The founding of the Coverlet Guild in 1924 was perhaps the logical outcome of an interest in the art and history of weaving that had been developing since the early 1900s, and which intersected with a number of other contemporary movements. Alice’s coverlet collection might be seen as an outgrowth of her interest in the Arts and Crafts Movement (evident in the scrapbook articles she saved from the 1890s) as well as her connections to the Colonial Revival. It also brought her into contact with individuals who were attempting to revive or preserve weaving in Appalachia in an effort to “uplift” mountain women—a project that was itself influenced by the Progressive movement and the settlement houses of Chicago.

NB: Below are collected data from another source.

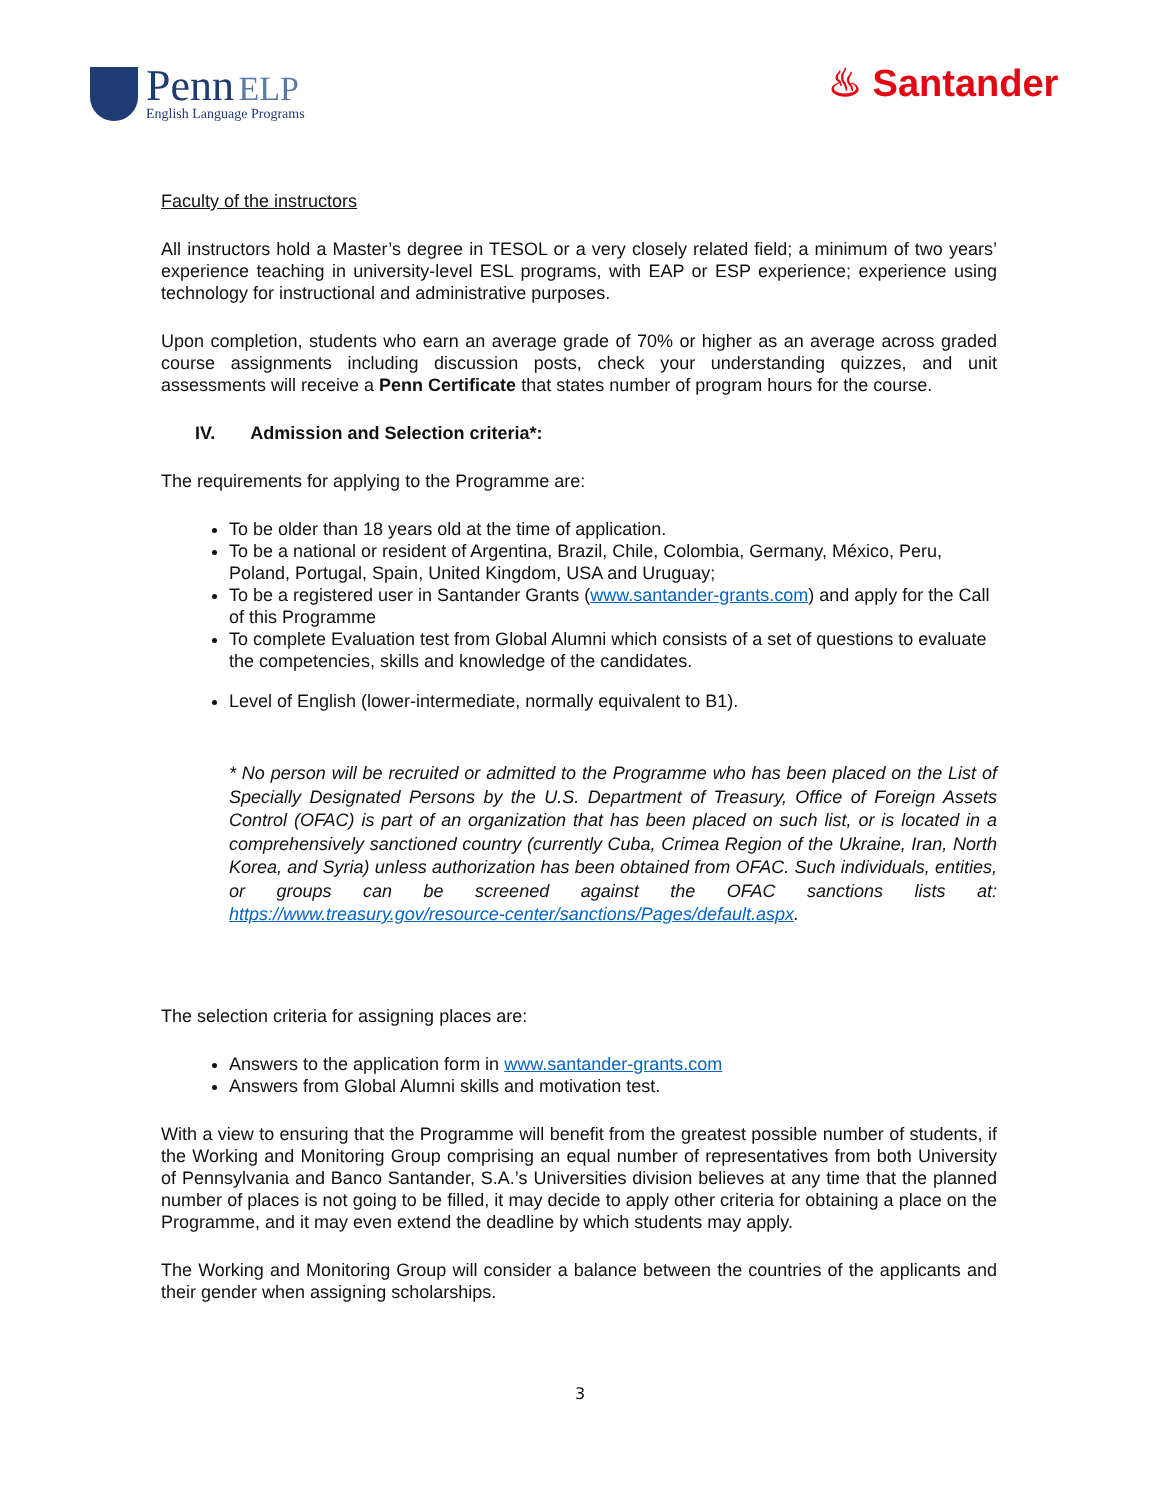Penn ELP
English Language Programs
♨ Santander
Faculty of the instructors
All instructors hold a Master’s degree in TESOL or a very closely related field; a minimum of two years’ experience teaching in university-level ESL programs, with EAP or ESP experience; experience using technology for instructional and administrative purposes.
Upon completion, students who earn an average grade of 70% or higher as an average across graded course assignments including discussion posts, check your understanding quizzes, and unit assessments will receive a Penn Certificate that states number of program hours for the course.
IV. Admission and Selection criteria*:
The requirements for applying to the Programme are:
To be older than 18 years old at the time of application.
To be a national or resident of Argentina, Brazil, Chile, Colombia, Germany, México, Peru, Poland, Portugal, Spain, United Kingdom, USA and Uruguay;
To be a registered user in Santander Grants (www.santander-grants.com) and apply for the Call of this Programme
To complete Evaluation test from Global Alumni which consists of a set of questions to evaluate the competencies, skills and knowledge of the candidates.
Level of English (lower-intermediate, normally equivalent to B1).
* No person will be recruited or admitted to the Programme who has been placed on the List of Specially Designated Persons by the U.S. Department of Treasury, Office of Foreign Assets Control (OFAC) is part of an organization that has been placed on such list, or is located in a comprehensively sanctioned country (currently Cuba, Crimea Region of the Ukraine, Iran, North Korea, and Syria) unless authorization has been obtained from OFAC. Such individuals, entities, or groups can be screened against the OFAC sanctions lists at: https://www.treasury.gov/resource-center/sanctions/Pages/default.aspx.
The selection criteria for assigning places are:
Answers to the application form in www.santander-grants.com
Answers from Global Alumni skills and motivation test.
With a view to ensuring that the Programme will benefit from the greatest possible number of students, if the Working and Monitoring Group comprising an equal number of representatives from both University of Pennsylvania and Banco Santander, S.A.’s Universities division believes at any time that the planned number of places is not going to be filled, it may decide to apply other criteria for obtaining a place on the Programme, and it may even extend the deadline by which students may apply.
The Working and Monitoring Group will consider a balance between the countries of the applicants and their gender when assigning scholarships.
3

|Tools of textile production on display |
at the Hull-House Labor Museum
In his 1904 report for the Bureau of Labor, “The Revival of Handicrafts in America,” Max West recorded the activities of dozens of organizations dedicated to reviving hand weaving (mostly in the southern mountains) and rug making (in New England). All were founded by educated, middle- to upper-class women (many of whom had spent time at Hull House or another settlement house) who came to rural communities and worked with local women to revive their craft traditions.
|Women preparing to warp a loom using traditional|
methods, North Carolina, ca. 1910
|Blue Mountain Room, White House|
|Allanstand Industries product display, 1910s|
The founders and managers of weaving centers also hoped that their work would preserve the traditions of weaving. However, the pattens, tools, and materials they used were modern ones, suited for the production of large quantities of textiles for sale in urban markets. Over time, weaving centers tended to shift production from coverlets and other large items to smaller pieces like towels and placemats that required less time and skill. But women did keep weaving (indeed, the Allanstand Craft Shop is still in operation), and the craft centers do seem to have encouraged a greater appreciation for antique textiles, which helped to preserve them and led to the creation of groups like the Colonial Coverlet Guild.